## Texto fornecido
● ● ● ● ● ● ●

O negócio renderia R$ 31 milhões em cinco anos.
Quando a tratativa foi noticiada pela Folha de S.Paulo, Padilha imediatamente tirou o time de campo.
Deu-se o dito pelo não dito, nenhum contrato foi assinado, nenhum real desembolsado.
Mas Padilha, pré-candidato ao governo paulista, era muito mais do que, digamos, o polo passivo do arranjo.
Relatório da PF praticamente sustenta que, em novembro passado, ele ofereceu a Vargas um nome para dirigir o Labogen.
Numa mensagem de celular lida pelos federais, o deputado identifica o apadrinhado para o doleiro e lhe dá o número de seu telefone, antes de arrematar: "Foi Padilha que indicou".
Dois dias antes, Vargas tinha escrito a Youssef:
"Falei com Pad agora e ele vai marcar uma agenda comigo".
Naturalmente a PF não pode afirmar com todas as letras de que Padilha, ou Pad, se tratava.
Mas quem mais poderia ser?
Afinal, o indicado pelo interlocutor de ambos para ser o executivo da Labogen, Marcus Cezar Ferreira de Moura, o Marcão, tinha sido nomeado pelo ministro, em 2011, coordenador de promoção e eventos da Saúde.

● ● ● ● ● ● ●

## Dados extraídos
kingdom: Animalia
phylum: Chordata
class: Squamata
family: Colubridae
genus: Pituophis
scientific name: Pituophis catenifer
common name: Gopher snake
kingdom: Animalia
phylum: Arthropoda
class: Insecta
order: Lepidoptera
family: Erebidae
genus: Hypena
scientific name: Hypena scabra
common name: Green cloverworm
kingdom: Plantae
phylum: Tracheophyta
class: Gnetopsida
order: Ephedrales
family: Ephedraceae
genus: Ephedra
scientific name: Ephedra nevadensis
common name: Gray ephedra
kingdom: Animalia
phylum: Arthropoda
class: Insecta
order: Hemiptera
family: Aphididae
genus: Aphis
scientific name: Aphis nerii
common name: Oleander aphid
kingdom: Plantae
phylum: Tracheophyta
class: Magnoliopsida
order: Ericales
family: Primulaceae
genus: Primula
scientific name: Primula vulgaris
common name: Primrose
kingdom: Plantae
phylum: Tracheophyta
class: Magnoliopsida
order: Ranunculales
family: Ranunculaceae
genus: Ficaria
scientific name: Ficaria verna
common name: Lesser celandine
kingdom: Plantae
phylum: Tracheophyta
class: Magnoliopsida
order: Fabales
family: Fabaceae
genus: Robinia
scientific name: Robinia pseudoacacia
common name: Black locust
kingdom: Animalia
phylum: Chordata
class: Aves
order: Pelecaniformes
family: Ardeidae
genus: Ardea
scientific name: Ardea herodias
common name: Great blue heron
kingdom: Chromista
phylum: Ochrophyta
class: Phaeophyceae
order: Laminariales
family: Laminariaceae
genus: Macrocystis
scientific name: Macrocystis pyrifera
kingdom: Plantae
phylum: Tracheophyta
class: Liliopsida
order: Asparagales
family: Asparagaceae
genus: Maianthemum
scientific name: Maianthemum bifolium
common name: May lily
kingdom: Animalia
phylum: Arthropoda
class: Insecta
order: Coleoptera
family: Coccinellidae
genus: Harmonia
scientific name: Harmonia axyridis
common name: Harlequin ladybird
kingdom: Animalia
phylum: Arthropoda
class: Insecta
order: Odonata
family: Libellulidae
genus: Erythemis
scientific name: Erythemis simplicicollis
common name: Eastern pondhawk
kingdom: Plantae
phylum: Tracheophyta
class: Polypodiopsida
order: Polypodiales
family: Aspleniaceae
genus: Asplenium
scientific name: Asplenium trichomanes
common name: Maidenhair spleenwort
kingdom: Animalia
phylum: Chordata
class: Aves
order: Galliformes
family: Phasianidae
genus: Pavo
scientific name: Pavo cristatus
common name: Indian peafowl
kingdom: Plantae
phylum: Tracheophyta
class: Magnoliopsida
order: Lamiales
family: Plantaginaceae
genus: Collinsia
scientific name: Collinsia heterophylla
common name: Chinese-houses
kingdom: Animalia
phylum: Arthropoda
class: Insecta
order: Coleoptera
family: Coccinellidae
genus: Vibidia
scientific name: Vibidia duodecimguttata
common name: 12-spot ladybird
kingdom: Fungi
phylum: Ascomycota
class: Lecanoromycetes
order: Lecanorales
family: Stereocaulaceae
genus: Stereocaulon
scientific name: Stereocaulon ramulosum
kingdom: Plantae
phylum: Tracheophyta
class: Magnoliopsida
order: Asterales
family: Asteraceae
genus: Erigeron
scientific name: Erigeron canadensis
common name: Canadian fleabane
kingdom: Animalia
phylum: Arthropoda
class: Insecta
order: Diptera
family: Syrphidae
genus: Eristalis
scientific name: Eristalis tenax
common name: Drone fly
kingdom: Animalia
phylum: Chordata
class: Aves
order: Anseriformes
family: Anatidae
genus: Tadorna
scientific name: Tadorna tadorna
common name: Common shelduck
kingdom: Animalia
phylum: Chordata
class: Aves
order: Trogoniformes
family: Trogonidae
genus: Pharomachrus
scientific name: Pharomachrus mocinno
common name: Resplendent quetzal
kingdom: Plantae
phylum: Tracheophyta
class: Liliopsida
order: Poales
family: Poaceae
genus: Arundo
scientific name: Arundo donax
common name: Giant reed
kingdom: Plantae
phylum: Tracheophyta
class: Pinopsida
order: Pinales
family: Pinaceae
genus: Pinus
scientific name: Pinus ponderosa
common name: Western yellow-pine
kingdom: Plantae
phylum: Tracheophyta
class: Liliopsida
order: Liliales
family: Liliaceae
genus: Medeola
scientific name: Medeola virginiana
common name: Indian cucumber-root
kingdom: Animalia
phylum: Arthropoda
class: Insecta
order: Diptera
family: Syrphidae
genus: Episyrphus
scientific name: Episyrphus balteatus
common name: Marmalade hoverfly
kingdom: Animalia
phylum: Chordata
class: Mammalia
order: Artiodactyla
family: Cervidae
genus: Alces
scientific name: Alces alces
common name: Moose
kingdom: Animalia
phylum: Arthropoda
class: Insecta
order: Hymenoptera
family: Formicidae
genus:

● ● ● ● ● ● ●

## O que fazer
No texto sobre o caso Labogen, que cargo Marcus Cezar Ferreira de Moura recebeu do ministro em 2011? A listagem não é necessária para responder.

## Resposta
Coordenador de promoção e eventos da Saúde.